→ WHAT YOU ARE ASKED TO DO
Reproduce, word for word, the stretch of the sermon below from "This week, the" through "you with grace.".

Today is the fifth week of our ecumenical midweek Lenten series in Greene. For 2022,, we are using the series “Shepherd Me, O God” from Luther Seminary’s Rolf Jacobson and Church Anew. Since I alternate weeks with Pastor Joan Thomas from the UMC-Presbyterian-Brethren Yoke of Greene, this is my third sermon in the series. (No audio or video recordings for this Lent series, but you can read my sermons from Ash Wednesday and from two weeks ago.)

This week, the focus text is Psalm 23:6a, and to go with that, I’ve chosen the texts Luke 15:1-7, Psalm 139, and John 15:9-17. We might think that we have to find God or get right with God. But the honest answer that Psalm 23 offers is that God finds us. God seeks us out to provide us unending grace, love, and mercy. Whether you are at a mountaintop of life or in a deep valley, may you know and trust God is still pursuing you with grace.

Grace to you and peace from God our Father and our Good Shepherd, Jesus Christ our Lord. Amen

This weekend in worship, we heard the parable of the prodigal son. It’s a story Jesus tells about a man who asked his dad for his share of the family money, left home, wasted all the money, and eventually came back home begging to be allowed back into the family as a servant.

But instead of being upset at him, the father rejoices and throws a party, welcoming the son back. It’s a great picture of how God rejoices when we repent, when we return to God.

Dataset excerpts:
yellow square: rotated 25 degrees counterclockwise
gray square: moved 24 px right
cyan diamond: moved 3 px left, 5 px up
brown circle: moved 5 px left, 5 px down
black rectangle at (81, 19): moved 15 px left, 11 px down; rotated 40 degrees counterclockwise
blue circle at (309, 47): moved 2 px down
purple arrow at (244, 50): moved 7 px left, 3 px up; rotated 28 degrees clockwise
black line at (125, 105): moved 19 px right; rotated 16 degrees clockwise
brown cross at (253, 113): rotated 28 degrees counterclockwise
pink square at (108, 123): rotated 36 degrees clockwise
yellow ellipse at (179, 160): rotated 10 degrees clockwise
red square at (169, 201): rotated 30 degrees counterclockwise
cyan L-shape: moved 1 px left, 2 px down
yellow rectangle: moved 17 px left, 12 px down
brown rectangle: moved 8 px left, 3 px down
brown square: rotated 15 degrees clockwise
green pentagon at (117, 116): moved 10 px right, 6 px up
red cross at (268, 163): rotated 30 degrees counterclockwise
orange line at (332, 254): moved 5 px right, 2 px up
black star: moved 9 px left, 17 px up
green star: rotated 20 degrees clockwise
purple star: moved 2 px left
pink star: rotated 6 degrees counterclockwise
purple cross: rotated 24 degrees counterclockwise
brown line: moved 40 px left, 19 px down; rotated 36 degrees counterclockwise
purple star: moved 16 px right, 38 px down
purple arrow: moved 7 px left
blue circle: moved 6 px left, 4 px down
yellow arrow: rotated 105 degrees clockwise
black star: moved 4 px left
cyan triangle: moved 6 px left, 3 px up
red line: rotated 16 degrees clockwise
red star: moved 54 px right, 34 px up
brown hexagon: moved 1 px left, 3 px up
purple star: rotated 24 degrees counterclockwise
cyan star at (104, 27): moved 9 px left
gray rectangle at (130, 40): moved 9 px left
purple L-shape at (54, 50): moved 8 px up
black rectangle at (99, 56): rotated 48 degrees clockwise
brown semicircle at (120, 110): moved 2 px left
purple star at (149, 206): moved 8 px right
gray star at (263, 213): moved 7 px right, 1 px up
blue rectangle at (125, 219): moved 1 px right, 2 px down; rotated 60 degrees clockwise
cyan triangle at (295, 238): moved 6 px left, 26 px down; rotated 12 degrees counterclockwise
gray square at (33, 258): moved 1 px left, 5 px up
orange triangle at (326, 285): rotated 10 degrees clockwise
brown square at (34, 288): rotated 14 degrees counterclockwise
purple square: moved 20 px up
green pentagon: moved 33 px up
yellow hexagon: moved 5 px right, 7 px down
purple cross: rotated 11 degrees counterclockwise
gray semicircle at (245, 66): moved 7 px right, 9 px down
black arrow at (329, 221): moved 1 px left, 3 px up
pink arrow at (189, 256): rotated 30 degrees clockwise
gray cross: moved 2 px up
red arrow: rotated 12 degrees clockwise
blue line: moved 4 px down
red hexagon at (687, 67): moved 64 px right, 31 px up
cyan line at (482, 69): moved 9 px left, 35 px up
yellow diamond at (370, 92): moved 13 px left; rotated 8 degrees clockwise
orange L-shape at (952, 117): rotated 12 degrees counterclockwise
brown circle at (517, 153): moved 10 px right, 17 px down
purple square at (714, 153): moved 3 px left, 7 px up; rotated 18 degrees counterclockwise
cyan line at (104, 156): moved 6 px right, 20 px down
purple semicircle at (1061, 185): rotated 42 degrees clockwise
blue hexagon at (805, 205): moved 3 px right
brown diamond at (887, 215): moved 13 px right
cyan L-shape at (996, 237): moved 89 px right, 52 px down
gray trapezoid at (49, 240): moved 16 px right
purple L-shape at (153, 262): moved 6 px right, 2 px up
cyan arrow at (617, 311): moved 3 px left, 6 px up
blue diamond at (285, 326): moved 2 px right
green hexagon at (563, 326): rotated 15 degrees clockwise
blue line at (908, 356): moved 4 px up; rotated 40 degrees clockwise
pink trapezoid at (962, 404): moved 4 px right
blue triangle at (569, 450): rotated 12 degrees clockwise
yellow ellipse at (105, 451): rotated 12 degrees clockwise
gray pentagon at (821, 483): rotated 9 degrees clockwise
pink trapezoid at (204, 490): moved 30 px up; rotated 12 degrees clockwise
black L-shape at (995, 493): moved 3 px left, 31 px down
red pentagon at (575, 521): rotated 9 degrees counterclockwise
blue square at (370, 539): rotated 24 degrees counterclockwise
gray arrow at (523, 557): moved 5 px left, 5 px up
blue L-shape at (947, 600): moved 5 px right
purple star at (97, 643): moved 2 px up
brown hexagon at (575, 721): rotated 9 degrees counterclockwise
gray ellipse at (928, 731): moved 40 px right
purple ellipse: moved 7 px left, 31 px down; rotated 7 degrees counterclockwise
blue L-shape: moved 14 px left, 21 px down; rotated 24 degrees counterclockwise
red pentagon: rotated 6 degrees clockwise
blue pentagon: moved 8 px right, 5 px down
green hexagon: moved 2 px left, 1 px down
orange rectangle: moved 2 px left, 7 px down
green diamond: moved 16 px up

→ SOLUTION TO THIS PROBLEM
This week, the focus text is Psalm 23:6a, and to go with that, I’ve chosen the texts Luke 15:1-7, Psalm 139, and John 15:9-17. We might think that we have to find God or get right with God. But the honest answer that Psalm 23 offers is that God finds us. God seeks us out to provide us unending grace, love, and mercy. Whether you are at a mountaintop of life or in a deep valley, may you know and trust God is still pursuing you with grace.